# What to do
Return every line from the one with "focal_35mm: 17" through the one with "exposure_s: 1/100", inclusive, exactly as it appears below.

----- Material to process

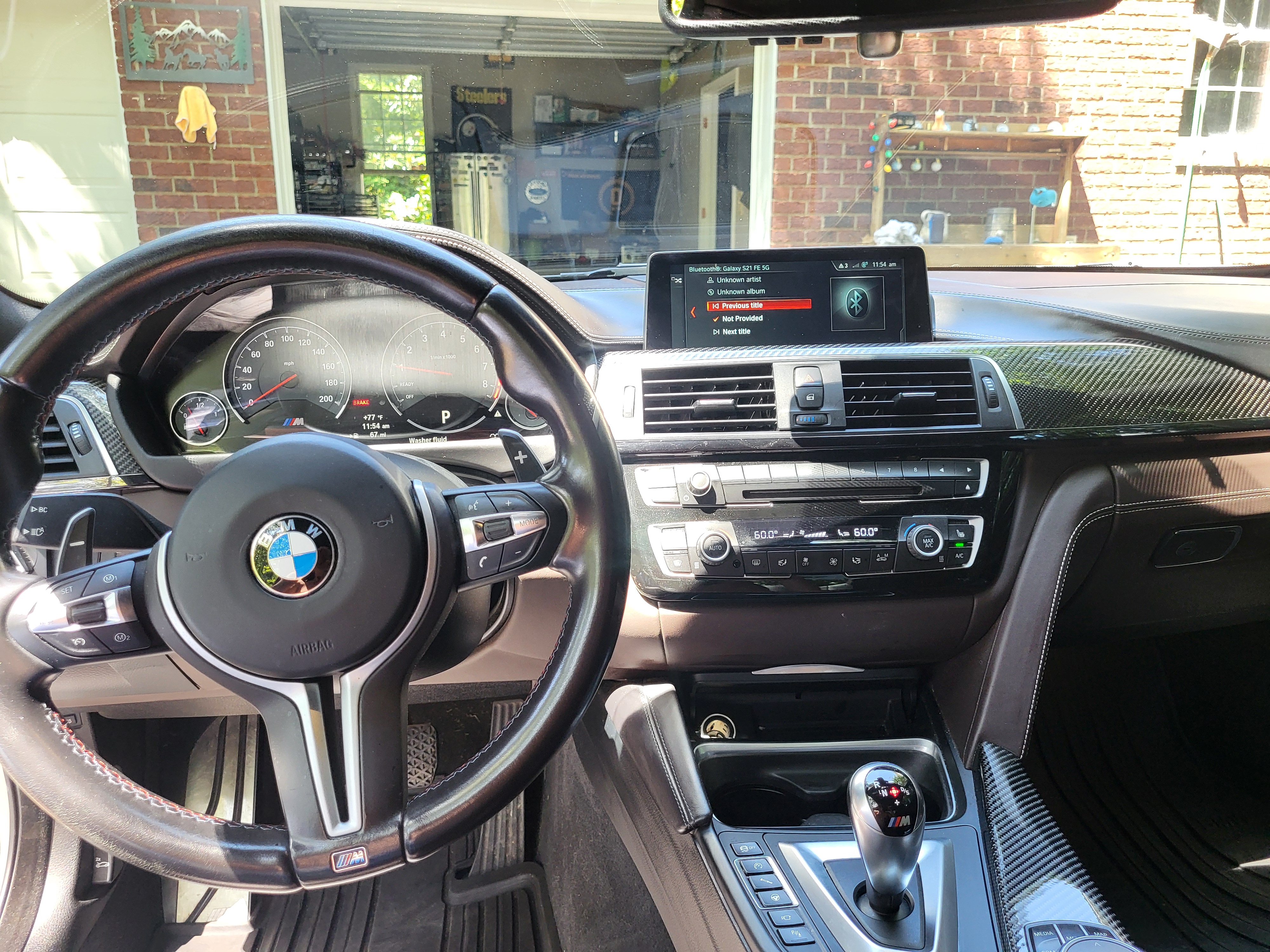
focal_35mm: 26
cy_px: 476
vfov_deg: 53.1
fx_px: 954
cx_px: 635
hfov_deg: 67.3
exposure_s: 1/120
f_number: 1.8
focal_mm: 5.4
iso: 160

----------
----- Material to process

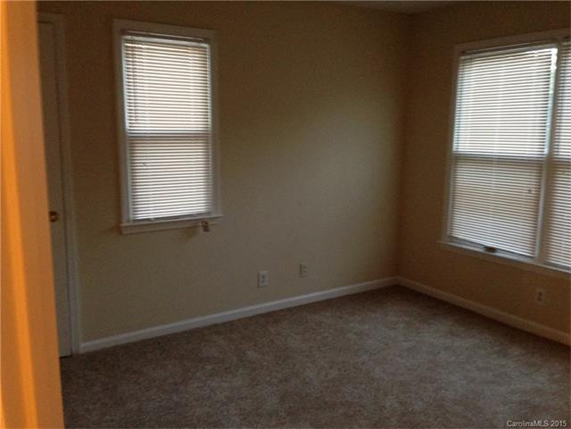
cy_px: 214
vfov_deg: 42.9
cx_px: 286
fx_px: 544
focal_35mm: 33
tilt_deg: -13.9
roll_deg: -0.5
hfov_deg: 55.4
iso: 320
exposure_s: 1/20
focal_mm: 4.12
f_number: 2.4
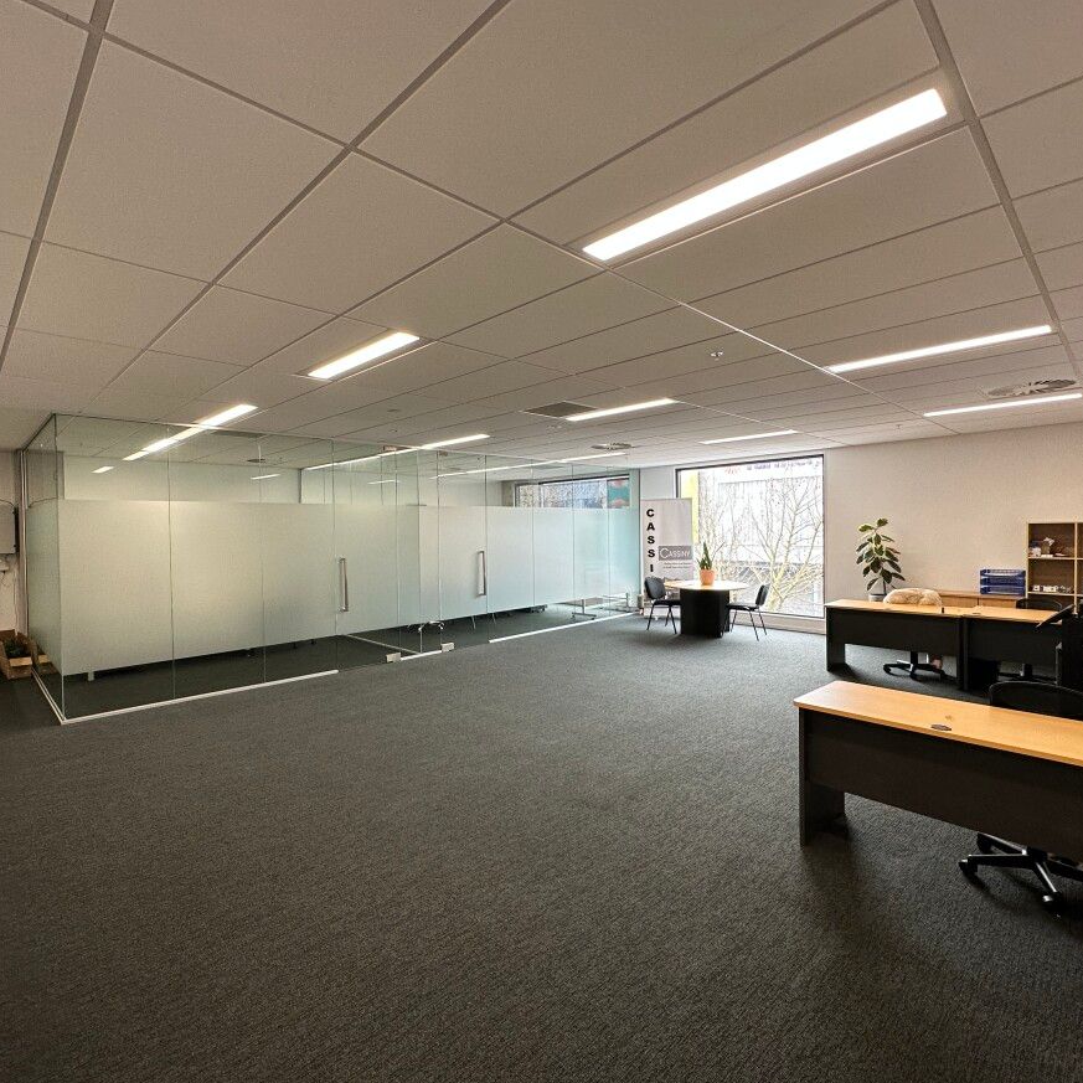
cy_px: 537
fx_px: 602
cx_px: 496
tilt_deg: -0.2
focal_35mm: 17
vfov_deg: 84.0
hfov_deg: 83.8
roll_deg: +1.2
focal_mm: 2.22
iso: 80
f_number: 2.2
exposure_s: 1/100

----------

# Your solution
focal_35mm: 17
vfov_deg: 84.0
hfov_deg: 83.8
roll_deg: +1.2
focal_mm: 2.22
iso: 80
f_number: 2.2
exposure_s: 1/100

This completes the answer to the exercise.